Today, the European Parliament’s Industry, Research and Energy Committee voted on proposals to ensure the EU achieves the goal agreed in 2008 to reduce energy consumption by 20% by 2020. Current forecasts predict that the EU is only on track to achieve a 9% reduction on 1990 levels.
The Leader of the UK Liberal Democrat MEPs and energy expert Fiona Hall, chief negotiator for the Parliament’s Liberal and Democrat Group on the Efficiency Directive, said that the new Energy Efficiency Directive was necessary to get the EU back on track towards the 20% target. She went on to highlight the influence that Liberal Democrats in the Coalition Government had had on the Commission’s proposals.
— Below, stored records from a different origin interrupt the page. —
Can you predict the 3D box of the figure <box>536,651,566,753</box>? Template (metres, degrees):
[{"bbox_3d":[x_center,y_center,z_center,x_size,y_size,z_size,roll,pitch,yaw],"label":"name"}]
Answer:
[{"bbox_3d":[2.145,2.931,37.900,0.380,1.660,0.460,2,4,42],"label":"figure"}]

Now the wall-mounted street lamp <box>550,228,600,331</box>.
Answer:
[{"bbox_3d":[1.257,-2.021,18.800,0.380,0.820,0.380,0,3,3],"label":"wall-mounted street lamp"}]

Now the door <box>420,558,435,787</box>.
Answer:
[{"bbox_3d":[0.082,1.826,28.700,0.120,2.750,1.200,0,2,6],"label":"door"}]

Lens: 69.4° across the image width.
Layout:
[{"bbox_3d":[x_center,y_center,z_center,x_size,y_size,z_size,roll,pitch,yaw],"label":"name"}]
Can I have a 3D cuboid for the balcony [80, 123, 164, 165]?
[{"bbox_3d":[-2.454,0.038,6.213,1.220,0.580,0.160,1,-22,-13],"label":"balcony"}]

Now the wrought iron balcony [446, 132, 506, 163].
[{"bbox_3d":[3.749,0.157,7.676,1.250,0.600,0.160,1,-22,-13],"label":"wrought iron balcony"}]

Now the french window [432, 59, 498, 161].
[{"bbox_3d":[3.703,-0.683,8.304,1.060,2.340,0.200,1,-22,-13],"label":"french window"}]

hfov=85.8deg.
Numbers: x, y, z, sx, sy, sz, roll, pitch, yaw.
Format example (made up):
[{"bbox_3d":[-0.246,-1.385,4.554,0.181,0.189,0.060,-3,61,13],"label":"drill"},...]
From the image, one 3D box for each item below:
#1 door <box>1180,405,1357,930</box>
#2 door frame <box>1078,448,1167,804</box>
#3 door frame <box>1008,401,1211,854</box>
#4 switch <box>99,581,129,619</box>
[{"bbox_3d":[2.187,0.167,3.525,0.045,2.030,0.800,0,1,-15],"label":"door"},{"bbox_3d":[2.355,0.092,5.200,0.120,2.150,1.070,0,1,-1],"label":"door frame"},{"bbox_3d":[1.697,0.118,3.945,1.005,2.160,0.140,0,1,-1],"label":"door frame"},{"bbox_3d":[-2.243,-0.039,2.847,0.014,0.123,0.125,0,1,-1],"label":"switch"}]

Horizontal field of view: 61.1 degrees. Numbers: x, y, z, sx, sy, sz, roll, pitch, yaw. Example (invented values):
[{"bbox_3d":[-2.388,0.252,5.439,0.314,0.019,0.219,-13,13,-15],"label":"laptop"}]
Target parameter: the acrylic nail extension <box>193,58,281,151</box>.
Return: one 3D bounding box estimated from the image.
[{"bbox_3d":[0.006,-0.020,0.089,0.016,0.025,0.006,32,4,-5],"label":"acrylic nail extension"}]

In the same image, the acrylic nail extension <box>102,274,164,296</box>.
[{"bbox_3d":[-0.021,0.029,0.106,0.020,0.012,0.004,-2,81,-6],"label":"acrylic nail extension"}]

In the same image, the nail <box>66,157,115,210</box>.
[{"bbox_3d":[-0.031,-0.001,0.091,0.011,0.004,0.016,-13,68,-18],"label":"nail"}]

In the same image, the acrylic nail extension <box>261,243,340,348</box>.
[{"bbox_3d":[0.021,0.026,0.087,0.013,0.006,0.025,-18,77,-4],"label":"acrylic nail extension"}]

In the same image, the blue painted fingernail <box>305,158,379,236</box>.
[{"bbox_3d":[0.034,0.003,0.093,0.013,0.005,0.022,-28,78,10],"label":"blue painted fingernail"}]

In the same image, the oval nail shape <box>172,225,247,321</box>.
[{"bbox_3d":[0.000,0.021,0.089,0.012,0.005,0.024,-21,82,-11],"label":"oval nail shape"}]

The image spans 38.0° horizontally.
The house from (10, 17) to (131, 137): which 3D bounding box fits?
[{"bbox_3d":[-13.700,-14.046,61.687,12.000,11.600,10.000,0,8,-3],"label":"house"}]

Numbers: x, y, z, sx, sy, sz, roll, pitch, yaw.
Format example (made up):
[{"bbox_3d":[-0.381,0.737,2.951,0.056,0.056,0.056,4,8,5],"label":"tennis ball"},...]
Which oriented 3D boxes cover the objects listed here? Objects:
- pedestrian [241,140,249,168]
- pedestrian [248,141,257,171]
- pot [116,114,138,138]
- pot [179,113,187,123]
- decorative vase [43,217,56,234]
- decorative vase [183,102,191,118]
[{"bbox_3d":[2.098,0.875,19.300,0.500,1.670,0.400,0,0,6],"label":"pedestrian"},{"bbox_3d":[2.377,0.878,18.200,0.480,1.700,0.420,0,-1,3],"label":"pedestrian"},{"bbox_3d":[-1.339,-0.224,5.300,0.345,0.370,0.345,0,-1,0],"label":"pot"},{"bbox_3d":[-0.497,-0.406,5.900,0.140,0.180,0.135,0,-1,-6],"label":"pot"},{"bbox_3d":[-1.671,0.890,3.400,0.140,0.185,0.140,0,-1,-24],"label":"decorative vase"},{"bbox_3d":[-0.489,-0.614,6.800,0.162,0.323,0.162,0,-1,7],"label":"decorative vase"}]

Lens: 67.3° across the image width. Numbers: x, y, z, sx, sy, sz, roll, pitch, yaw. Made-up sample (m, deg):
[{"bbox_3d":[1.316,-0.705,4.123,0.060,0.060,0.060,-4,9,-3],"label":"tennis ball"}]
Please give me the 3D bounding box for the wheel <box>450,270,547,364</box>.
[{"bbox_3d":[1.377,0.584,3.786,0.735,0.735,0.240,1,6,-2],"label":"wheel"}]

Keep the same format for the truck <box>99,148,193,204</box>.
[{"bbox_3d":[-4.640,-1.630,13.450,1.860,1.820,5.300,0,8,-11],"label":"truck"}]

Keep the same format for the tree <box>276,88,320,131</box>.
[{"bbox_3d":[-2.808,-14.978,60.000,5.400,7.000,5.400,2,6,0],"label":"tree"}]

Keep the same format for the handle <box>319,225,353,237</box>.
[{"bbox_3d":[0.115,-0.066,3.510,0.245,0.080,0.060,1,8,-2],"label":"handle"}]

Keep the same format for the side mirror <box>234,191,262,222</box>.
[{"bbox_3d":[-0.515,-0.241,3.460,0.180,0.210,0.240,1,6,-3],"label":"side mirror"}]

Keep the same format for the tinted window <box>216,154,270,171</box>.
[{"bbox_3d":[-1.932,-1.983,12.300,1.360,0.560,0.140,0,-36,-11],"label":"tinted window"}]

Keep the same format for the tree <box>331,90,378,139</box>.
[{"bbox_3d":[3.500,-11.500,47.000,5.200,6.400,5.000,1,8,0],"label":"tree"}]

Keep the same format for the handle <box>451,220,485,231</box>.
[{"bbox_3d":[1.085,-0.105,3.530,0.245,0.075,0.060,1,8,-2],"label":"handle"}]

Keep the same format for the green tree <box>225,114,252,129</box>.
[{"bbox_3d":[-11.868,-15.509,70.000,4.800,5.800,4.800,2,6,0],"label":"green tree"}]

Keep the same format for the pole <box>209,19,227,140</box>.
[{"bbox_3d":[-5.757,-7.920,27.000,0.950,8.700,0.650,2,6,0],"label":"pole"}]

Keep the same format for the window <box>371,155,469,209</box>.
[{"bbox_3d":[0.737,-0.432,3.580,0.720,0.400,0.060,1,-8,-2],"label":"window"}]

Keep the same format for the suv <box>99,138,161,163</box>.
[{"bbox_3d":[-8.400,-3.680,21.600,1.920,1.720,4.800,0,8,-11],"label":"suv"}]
She said the new Energy Company Obligation and the Green Deal both introduced by the Coalition Government inspired some key provisions proposed in the new bill, including an obligation on energy utilities to assist their customers with energy saving measures.
Commenting after the vote, she said:
“Saving energy is the easiest way to offset the effects of higher energy prices. It is also the least costly way to cut carbon emissions whilst creating skilled local jobs and driving economic growth.
“The less energy we need, the less we depend on energy imports from politically unreliable sources such as the Middle East and Russia.”
Hall added that knowing how much energy will be needed in 2020 would also facilitate infrastructure planning and avoid costly over-investment.
Commenting on the relationship between the Energy Efficiency Directive and the Emissions Trading Scheme, she continued: “The Commission must come forward with proposals to adjust the EU’s Emission Trading System to take account of the Energy Efficiency Directive’s impact on the carbon price. This needs to be restored to its original level in order to provide strong incentives for low-carbon investments.”
Informal negotiations on the Energy Efficiency Directive will now take place between the Parliament and Council with the aim of achieving a first reading agreement under the Danish Presidency.